By Emily Harris
Most Washington College students may have left Chestertown for the summer, but concerns about student behavior off campus remained at the forefront of residents’ minds. The recently formed Washington Avenue Neighborhood Association (WANA) met with Mayor Chris Cerino on July 22 to voice some of their concerns.
“They wanted to share their stories about some of the experiences they’ve had with rentals,” Cerino said. “Primarily with rentals to college students where they felt the college students were being disruptive, for lack of a better term.”
Other representatives from the town were also present, and Vice President of Student Affairs Dr. Xavier A. Cole attended as a representative of the College.
“The main piece is around noise and disorderly conduct that they find after hours, some weeknights, particularly on the weekends when school is in session and Washington College students are in town,” Cole said.
The proximity of these Washington Avenue rental houses to the campus makes them a frequent destination for students.
“Even if they were not planning something, a party that they’re inviting people to, it’s a known destination of previous parties, and you may get a mass of people uninvited,” said Cole.
A mandatory meeting for students who choose to live off campus is held at the beginning of the school year with Dr. Cole, the chief of the Chestertown Police Department, and other interested parties from the College and the town.
The students are brought in to discuss the responsibilities of living off campus, as well as effective ways to communicate with landlords. However, Cole still thinks there is work to be done as far as making students aware of the impact that they have within their off campus neighborhoods.
“What I want students to do is not create an artificial environment as an undergraduate student that doesn’t actually exist anywhere,” he said. He views living off campus as “an intermediate step, you start to pay your own bills, you understand these responsibilities. But you also have to self-regulate.”
The idea of a permitting process for landlords was brought up in the July 22 discussion with the Washington Avenue neighborhood association.
“That was one of their big concepts,” said Cerino. “I think the idea is that if you’re required to get a permit from the town…the permit can be revoked if the landlord is filling the house with tenants that are disruptive.”
Permits for rental properties may improve accountability for both landlords and tenants—but the fees associated with this process could have unwelcome consequences for other renters in town who are not causing problems.
“Whether it fell on the landlord or not, I think it would eventually be pushed to the students. Not even eventually…rates would go up,” said Cole in reference to the price of renting off campus. “The smarter thing to do would [be to] have the fees…higher for those houses that violate, not for everyone in the system. If you want the financial impact to be felt, have it at the people creating the problem, not the entire system.”

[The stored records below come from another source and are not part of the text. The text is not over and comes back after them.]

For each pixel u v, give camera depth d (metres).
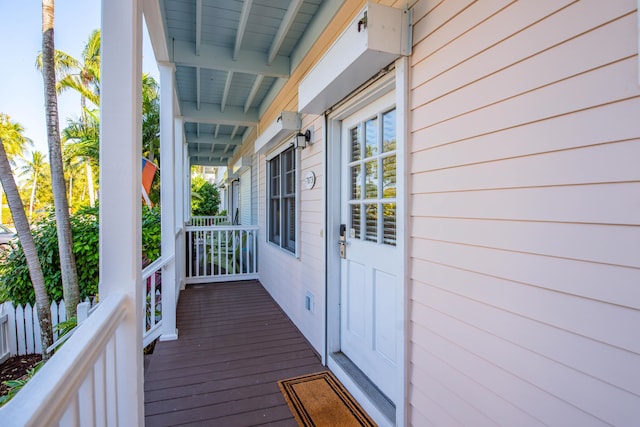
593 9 0.89
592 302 0.90
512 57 1.11
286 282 4.11
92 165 9.99
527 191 1.07
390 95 2.03
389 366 2.07
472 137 1.28
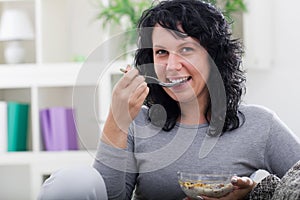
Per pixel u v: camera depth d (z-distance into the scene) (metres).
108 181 1.46
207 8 1.54
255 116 1.62
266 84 3.26
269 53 3.19
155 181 1.57
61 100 3.46
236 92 1.59
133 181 1.62
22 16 3.34
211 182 1.38
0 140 3.20
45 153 3.19
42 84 3.23
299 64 3.21
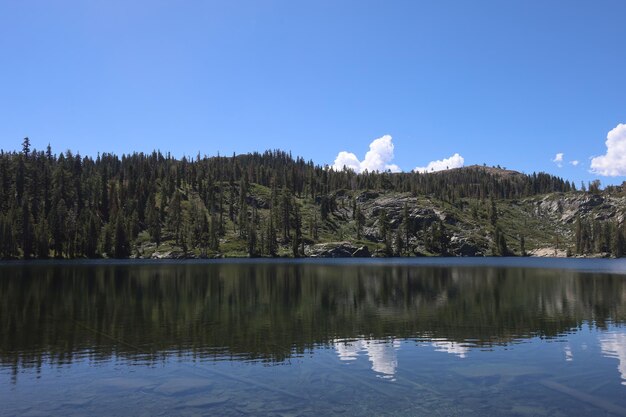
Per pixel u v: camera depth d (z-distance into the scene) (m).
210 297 57.12
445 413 18.23
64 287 68.19
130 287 69.06
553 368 24.91
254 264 151.50
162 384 22.20
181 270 113.00
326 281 81.56
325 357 27.42
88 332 35.09
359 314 43.69
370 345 30.66
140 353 28.55
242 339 32.59
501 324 38.38
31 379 23.16
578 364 25.73
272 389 21.36
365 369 24.78
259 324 38.47
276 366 25.45
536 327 37.06
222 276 93.00
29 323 38.78
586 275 98.88
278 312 45.06
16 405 19.45
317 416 17.91
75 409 18.94
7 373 24.19
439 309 47.03
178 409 18.80
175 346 30.45
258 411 18.50
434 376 23.34
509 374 23.70
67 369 24.97
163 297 56.84
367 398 20.05
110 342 31.66
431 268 128.62
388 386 21.81
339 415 18.03
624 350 29.16
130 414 18.30
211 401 19.72
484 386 21.70
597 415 18.02
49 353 28.55
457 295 59.56
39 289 65.31
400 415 18.05
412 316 42.69
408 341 31.98
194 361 26.59
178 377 23.34
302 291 64.44
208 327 37.12
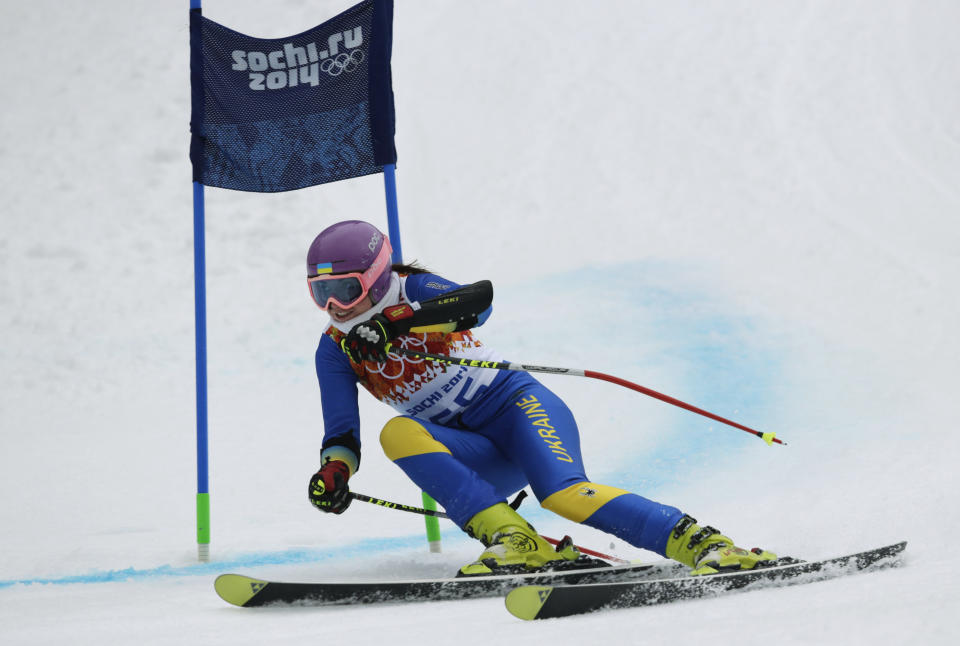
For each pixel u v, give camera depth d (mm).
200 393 18484
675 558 11148
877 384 28531
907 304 38125
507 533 11797
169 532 21000
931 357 31359
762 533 14812
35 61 63250
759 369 31688
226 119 19609
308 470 26969
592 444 25938
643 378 31906
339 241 12617
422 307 12477
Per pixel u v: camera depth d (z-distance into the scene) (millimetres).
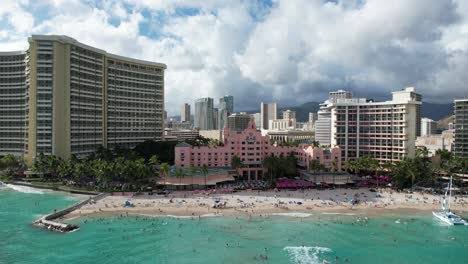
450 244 119812
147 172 188250
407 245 118688
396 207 164000
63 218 142000
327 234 128000
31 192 191375
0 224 135250
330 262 104312
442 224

Cerino said it is unlikely that the town will implement a permit process immediately.
“Requiring a thousand landlords to come get permits from the town, that could be a full time position for somebody in town hall, and we don’t have that person right now,” he said. “It’s an interesting concept, I don’t know that it’s a step that we need to take, but we’ll see. If the problems persist unabated that might be something that we’ll have to look into.”
Cerino pointed out that there are regulations on the books such as the chronic nuisance ordinance to discourage unruly tenants, and part of Chestertown residents’ frustration stems from lack of enforcement.
He said, “If a house receives three citations for noise…that can be grounds for eviction…They felt like the enforcement on that from the town had been lax.”
On Wednesday Aug. 21 Director of Public Safety Gerald Roderick sent a campus-wide email on behalf of Chief of the Chestertown Police Department Adrian Baker. Baker addressed the possibility of noise complaints and police response.
“If we are called by virtue of a complaint, we will respond. If there is illegal activity, we will take action,” he said. “If you are an off-campus tenant hosting a party, you will be held responsible for your actions and may be held responsible for the conduct of any guests you have upon premises.”
Depending on the severity of the disturbances and the number of citations issued, there is also potential for students to be expelled from WC.
“There is no right to party. There never was a right to party…there are always rules, there always will be,” Cole said. “I’m a fair person, but eventually the behavior will stop. The alternative is that you lose your privilege of being here.”
According to Cerino, Zoning Administrator Kees de Mooy has been in direct contact with Washington Avenue landlords in the past about the concerns residents on the street have raised.
At this point in time, WC students have not been brought into the discussions with Washington Avenue residents.
“Yes, we do hope to meet with whatever students choose to rent off campus,” Cerino said. “It’s still early in the game, and the thing that we need to remember is that each year the renters change, sometimes there’s a 100 percent turnover.”
“A conversation with the students and the neighbors I think would go a long way,” said Cole. “We’re here to treat students as emerging adults, and students have a voice, and I want them to use it. I want them to be able to advocate what their needs are, but also be able to stand and justify for their own behaviors.”